Silk Sonic, Bruno Mars and Anderson .Paak’s throwback soul-funk project started the show, which was streamed live from Las Vegas.
The group performed “777,” a song about Las Vegas’s high-rolling Sin City side. Moments later, Silk Sonic won song of the year for “Leave the Door Open,” a soothing early ’70s soul throwback.
“Leave the Door Open” was also awarded record of the year and best R&B song. Silk Sonic was also tied for best R&B performance with Jazmine Sullivan.
“We are really trying to remain humble at this point,” said Anderson .Paak, real name Brandon Paak Anderson, while receiving the record of the year. “But in the industry, we call that a clean sweep.”
Silk Sonic and Batiste’s wins kept Olivia Rodrigo, a 19-year-old Disney television sensation who broke into the music industry with tremendous success and critical acclaim, from completing her own four-category sweep. She did, however, win the award for best new artist.

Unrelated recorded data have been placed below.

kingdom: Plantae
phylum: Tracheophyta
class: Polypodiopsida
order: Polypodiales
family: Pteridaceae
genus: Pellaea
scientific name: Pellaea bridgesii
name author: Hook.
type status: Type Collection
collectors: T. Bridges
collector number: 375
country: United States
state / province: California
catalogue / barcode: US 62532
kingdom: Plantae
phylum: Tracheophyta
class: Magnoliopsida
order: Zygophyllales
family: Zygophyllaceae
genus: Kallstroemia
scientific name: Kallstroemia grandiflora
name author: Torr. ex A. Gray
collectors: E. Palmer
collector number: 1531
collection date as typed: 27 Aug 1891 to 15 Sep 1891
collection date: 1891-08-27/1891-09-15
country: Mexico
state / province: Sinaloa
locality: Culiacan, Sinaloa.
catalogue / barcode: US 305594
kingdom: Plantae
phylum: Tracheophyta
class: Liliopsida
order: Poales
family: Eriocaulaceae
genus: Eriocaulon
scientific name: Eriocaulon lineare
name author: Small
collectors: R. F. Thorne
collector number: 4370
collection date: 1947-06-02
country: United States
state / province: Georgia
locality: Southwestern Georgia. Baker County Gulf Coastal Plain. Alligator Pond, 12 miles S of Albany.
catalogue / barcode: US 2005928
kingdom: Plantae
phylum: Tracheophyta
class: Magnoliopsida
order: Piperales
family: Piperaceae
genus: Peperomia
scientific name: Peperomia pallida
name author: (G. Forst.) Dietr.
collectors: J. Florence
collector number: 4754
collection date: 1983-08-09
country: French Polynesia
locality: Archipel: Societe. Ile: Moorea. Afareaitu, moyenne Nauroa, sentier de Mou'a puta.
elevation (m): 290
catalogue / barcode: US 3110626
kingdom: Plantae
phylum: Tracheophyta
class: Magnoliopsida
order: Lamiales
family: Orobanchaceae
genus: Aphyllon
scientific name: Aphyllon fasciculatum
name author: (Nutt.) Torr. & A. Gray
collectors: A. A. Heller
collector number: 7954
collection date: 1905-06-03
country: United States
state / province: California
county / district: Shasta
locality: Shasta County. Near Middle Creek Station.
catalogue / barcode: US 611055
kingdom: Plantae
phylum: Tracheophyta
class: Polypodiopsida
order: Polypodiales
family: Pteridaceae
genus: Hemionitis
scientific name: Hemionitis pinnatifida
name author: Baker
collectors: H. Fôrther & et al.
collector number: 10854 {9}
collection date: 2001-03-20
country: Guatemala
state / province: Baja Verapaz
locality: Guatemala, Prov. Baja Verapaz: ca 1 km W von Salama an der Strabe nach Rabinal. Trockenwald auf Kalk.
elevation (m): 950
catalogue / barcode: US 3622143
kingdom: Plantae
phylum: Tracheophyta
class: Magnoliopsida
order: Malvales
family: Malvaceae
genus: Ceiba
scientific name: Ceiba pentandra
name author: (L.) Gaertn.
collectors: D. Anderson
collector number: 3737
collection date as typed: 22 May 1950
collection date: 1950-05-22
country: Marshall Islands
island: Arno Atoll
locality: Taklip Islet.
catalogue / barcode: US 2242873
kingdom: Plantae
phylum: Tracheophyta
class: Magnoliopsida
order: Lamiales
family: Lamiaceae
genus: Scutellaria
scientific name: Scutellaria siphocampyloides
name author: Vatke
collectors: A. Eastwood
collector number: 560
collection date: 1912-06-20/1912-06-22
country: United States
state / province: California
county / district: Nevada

“This is my biggest dream come true,” Rodrigo said as she accepted the award. She also won best pop vocal album for “Sour” and best pop solo performance for “Drivers License,” which she performed on a stage designed to resemble a suburban street, her voice soaring to emotional heights and then breaking as it fell.
Jon Batiste, the bandleader for “The Late Show With Stephen Colbert,” won album of the year for “We Are,” which had little commercial success but had considerable support from the Recording Academy, the body behind the Grammys. Batiste was nominated for 11 awards, more than any other artist, and took home five of them.
“I just put my head down and work on the craft every day… It’s more than entertainment for me, it’s a spiritual practice,” Batiste said while accepting his Grammy for album of the year. “Be you, that’s it.” He also emphasised that there are no “best” artists or albums but that “it’s like a song or an album is made and it almost has a radar to find a person when they need it the most.”
The Grammys ceremony, which was previously slated for January 31 in Los Angeles, was pushed back nine weeks by the Omicron variant and moved to Las Vegas for the first time. “Better late than never,” remarked Trevor Noah, the host, as the CBS telecast began at the MGM Grand Garden Arena.